I wrote earlier about how a certain kind of early relationship or crush can make an indelible mark on a person, and these two not only had that effect on each other in the usual way, but also massively changed the course of each other's lives. It's a kind of impact that can cut both ways, keeping them separate as well as drawing them together, but it's significant.
Some of the couples I've written about here have that two-puzzle-pieces-that-only-fit-with-each-other thing going on in an obvious way. It's true that Do Hoe and Ju Yeong are opposites in some ways. After all, Do Hoe was Mr. Perfect Good Boy before they met and Ju Yeong was seen as such an incorrigible discipline case that he was sent to the country to train with Do Hoe's dad. But that stuff doesn't turn out to matter all that much. I do think they're really well-suited to each other, but in a way that's kind of subtle. But it's the kind of subtle that makes their connection feel more realistic.
I wish I had more to say about these two that was actually articulate. It just goes to show that I'm overdue to re-watch this show! Probably a whole bunch of times.
Porridge themes: These two definitely already went through it, not only with regard to the incident that precipitated their separation but also before that (with Do Hoe's loss of his mother and Ju Yeong's family situation). They broke up and got back together in a pretty huge way. There's a bit of solving each other's problem here too, but it's something we mostly observe rather indirectly.
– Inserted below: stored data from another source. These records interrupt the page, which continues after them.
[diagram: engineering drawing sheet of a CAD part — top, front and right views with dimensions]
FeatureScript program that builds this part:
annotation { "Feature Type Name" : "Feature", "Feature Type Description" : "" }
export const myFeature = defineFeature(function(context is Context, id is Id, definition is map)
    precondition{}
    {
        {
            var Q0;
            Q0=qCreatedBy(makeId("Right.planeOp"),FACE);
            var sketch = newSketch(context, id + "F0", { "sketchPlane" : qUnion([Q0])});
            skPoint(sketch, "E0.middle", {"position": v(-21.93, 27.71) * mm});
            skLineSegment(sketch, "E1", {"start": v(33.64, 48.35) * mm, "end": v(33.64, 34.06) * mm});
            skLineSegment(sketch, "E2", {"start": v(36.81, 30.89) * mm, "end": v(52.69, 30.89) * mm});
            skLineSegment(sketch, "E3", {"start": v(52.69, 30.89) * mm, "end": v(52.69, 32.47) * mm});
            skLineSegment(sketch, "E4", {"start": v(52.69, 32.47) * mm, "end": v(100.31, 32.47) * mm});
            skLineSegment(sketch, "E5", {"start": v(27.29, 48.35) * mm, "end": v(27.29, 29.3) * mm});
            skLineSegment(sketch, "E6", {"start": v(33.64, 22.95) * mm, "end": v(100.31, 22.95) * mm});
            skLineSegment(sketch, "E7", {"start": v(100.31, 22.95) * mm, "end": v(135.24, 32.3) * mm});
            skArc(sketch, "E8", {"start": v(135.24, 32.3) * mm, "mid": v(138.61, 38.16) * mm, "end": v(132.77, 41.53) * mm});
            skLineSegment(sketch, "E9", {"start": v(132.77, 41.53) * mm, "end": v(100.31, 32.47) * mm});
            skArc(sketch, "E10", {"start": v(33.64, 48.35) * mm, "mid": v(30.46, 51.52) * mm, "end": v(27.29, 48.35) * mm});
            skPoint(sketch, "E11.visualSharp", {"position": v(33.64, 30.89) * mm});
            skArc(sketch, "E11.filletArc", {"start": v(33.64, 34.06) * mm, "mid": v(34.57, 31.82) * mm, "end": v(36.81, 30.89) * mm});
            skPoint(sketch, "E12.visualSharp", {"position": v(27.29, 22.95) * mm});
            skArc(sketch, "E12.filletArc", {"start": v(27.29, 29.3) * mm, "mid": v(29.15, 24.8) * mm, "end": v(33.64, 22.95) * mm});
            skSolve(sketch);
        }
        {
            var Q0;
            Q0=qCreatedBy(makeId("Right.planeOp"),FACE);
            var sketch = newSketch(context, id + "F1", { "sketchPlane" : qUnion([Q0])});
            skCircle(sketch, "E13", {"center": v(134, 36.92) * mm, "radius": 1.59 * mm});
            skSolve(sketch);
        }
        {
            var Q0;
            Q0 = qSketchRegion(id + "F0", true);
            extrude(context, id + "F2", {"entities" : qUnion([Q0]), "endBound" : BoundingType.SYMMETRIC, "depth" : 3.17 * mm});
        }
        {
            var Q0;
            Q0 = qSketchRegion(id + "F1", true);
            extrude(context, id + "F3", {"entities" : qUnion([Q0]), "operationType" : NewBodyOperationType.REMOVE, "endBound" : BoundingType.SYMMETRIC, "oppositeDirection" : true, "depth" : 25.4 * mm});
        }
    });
Whew! I had more to say about this than I expected. That was fun. Well, I'm not much of a tagger, but I wonder what @maybe-boys-do-love and @ginnymoonbeam would think about this and looking at some of my old posts for this reminded me of some folks I haven't talked to in a while, like @jemmo and @gillianthecat. No pressure to take part, y'all, but do feel free if you're so inclined. The same goes for anyone else reading this who's interested in giving this a try.